Envivio powers UHD transmission of NRJ HITS in France
July 17, 2014
French viewers can now watch music videos in Ultra HD with four times the resolution of current HD TV for eye-popping clarity and color richness never seen before.
Envivio, a provider of software-based video processing and delivery solutions, has announced that its 4K Ultra HD compression technology is being used by French broadcaster TDF to transmit programming in Ultra HD TV for NRJ HITS – the leading French music channel – distributed over the national digital terrestrial television (DTT) service. This ongoing DTT video transmission uses HEVC (H.265) compression over DVB T-2 delivered in 4K.
Hot on the heels of its successful live 4K broadcast of the French Open tennis tournament in France for TDF, national regulator CSA has authorized TDF to broadcast Ultra HD TV over the DTT network using the DVB-T2 standard from the Eiffel Tower in Paris. The 4K video already being distributed is encoded at 50 frames per second using Envivio Muse Ultra HD encoding software on Envivio G5 appliances.
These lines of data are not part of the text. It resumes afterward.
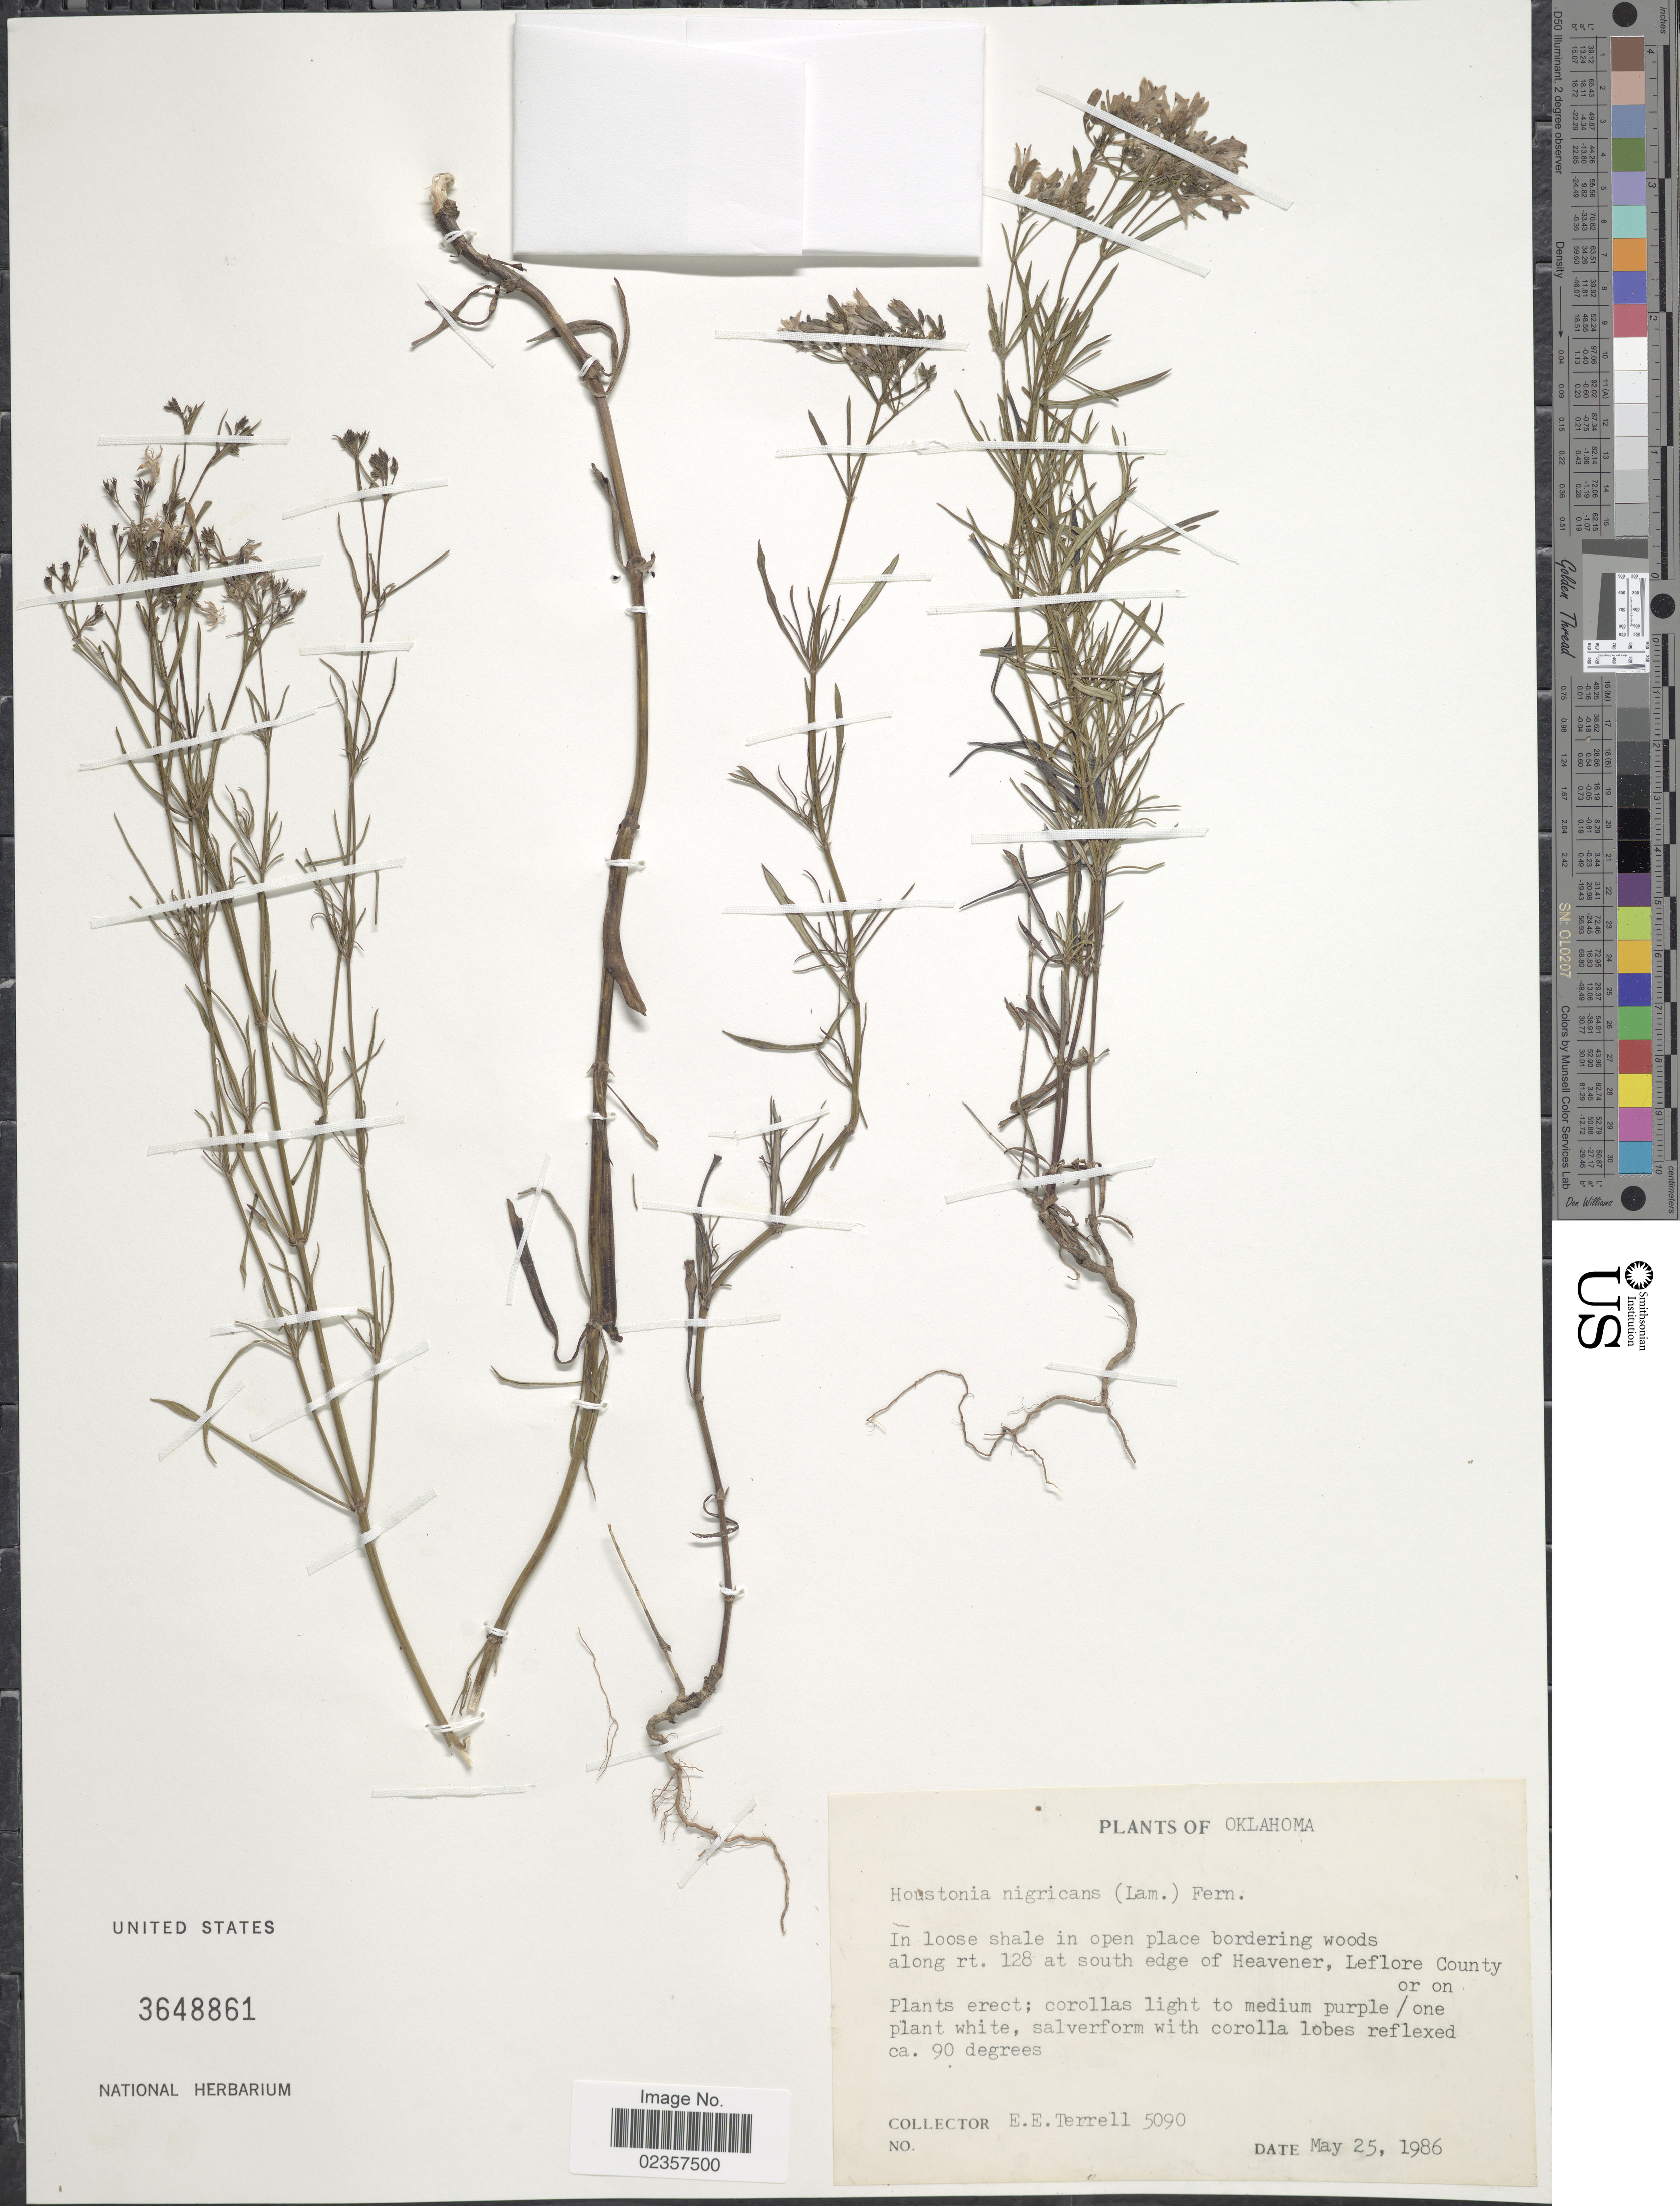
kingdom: Plantae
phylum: Tracheophyta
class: Magnoliopsida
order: Gentianales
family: Rubiaceae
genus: Houstonia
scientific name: Houstonia nigricans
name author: (Lam.) Fernald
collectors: E. E. Terrell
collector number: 5090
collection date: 1986-05-25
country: United States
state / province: Oklahoma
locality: Along rt. 128 at south edge of Heavener, Leflore County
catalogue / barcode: US 3648861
Christophe Cornillet (NRJ Group Broadcast expert) commented, “We are so ‘happy’ to be the first to transmit music videos in Ultra HD. The stunning 4K video resolution makes our music videos look like they are popping right out of the screen which delights our viewers and brings great energy to our network overall. We can’t wait for everyone to see this. Our vision is that UHD is the future of television.”
“Envivio successfully debuted live 4K HEVC video transmissions over a DTT network for us at the French Open tournament, and our confidence in Envivio continues to grow with this transmission of Ultra HD content from NRJ HITS,” said Alain Komly, deputy director at TDF.
“Wrapping up our successful broadcast of the World Cup, this transmission is yet another example of the technical power of our video processing software for over-the-air broadcast in 4K Ultra HD, and we are proud to work in partnership with TDF and NRJ using this emerging technology,” said Envivio’s Chief Technology Officer Jean-Pierre Henot.